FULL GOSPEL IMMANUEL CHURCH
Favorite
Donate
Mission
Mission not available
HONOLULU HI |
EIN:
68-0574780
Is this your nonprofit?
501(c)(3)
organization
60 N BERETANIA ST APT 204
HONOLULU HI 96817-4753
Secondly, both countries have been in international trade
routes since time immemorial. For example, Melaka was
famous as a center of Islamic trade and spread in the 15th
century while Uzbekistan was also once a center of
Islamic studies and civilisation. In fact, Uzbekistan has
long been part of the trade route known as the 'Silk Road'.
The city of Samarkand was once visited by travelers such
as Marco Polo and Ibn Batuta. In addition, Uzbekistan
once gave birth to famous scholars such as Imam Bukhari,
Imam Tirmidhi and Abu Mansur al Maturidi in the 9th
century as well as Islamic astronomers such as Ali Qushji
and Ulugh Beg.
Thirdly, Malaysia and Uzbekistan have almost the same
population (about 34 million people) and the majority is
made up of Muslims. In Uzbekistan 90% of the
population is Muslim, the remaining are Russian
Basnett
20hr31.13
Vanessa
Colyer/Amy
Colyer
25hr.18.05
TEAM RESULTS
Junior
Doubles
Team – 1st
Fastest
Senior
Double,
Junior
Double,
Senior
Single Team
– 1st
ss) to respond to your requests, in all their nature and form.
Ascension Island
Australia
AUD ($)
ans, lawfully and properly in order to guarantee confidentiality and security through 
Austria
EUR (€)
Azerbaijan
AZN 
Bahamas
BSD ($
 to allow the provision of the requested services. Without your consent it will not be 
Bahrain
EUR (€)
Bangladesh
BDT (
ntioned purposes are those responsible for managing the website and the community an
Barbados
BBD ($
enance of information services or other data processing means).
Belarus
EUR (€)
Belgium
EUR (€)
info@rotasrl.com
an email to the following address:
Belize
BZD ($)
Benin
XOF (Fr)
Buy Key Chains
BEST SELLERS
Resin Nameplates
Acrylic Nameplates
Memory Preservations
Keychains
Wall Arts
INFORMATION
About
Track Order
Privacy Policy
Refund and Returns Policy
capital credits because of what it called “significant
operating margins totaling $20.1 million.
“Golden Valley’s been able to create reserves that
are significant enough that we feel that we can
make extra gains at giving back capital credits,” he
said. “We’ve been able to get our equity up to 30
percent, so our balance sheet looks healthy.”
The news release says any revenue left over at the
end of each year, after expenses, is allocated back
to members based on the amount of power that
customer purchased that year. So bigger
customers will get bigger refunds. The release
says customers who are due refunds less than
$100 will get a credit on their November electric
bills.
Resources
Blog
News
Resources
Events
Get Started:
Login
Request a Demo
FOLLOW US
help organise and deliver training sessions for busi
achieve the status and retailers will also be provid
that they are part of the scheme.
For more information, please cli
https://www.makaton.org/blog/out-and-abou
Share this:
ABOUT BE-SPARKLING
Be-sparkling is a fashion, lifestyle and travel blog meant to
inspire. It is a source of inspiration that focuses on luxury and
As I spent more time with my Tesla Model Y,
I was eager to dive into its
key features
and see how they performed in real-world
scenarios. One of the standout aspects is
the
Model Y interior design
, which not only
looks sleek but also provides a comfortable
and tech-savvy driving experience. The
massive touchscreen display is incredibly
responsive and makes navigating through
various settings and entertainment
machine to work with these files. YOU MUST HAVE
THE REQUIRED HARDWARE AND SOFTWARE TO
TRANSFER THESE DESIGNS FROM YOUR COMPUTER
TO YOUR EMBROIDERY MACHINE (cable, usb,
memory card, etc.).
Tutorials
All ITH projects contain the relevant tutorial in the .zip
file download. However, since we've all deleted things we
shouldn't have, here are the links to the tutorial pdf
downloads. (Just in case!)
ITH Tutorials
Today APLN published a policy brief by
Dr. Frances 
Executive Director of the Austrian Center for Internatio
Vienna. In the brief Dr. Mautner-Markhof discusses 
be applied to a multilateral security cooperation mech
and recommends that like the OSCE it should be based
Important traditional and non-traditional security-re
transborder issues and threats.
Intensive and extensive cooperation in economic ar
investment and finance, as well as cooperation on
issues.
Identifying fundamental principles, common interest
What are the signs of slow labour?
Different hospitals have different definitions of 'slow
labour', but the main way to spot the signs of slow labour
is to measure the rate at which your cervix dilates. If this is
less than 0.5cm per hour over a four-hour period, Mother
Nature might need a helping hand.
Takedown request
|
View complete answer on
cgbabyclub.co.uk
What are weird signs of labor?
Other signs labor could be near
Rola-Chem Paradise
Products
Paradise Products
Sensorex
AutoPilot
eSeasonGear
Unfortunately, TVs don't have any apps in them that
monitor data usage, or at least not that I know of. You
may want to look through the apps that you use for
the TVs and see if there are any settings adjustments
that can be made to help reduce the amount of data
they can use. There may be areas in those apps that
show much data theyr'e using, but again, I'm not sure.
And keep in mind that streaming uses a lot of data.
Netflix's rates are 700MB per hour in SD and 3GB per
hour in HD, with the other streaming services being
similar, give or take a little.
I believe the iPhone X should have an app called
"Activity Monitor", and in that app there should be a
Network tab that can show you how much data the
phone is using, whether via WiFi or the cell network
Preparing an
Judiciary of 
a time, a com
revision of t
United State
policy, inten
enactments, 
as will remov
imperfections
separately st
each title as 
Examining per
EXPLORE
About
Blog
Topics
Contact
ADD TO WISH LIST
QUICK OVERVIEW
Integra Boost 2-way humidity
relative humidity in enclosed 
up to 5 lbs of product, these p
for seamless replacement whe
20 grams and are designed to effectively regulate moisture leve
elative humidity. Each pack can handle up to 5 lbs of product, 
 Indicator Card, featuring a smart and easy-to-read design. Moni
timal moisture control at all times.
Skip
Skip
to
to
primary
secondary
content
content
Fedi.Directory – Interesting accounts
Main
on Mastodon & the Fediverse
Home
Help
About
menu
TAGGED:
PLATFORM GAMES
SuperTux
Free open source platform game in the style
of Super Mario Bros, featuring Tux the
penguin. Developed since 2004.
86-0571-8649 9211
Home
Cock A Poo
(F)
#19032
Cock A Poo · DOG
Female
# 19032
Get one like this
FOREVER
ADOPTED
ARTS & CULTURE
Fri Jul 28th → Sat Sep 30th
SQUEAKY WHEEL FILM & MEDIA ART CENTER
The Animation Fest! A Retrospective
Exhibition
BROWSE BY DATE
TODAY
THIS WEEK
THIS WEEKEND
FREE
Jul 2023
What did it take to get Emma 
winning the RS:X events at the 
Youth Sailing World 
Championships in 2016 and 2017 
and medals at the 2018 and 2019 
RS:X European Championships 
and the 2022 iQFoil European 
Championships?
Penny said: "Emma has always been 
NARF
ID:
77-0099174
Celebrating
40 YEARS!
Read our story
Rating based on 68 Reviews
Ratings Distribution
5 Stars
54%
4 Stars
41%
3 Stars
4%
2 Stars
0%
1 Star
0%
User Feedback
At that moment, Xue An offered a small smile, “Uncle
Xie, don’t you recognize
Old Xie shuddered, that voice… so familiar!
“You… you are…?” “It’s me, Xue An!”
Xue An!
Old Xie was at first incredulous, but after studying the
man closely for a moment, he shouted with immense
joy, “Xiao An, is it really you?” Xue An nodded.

YOUR ASSIGNMENT
What lines above contain the word "settings"? Return each such line.

TASK RESPONSE
various settings and entertainment
the TVs and see if there are any settings adjustments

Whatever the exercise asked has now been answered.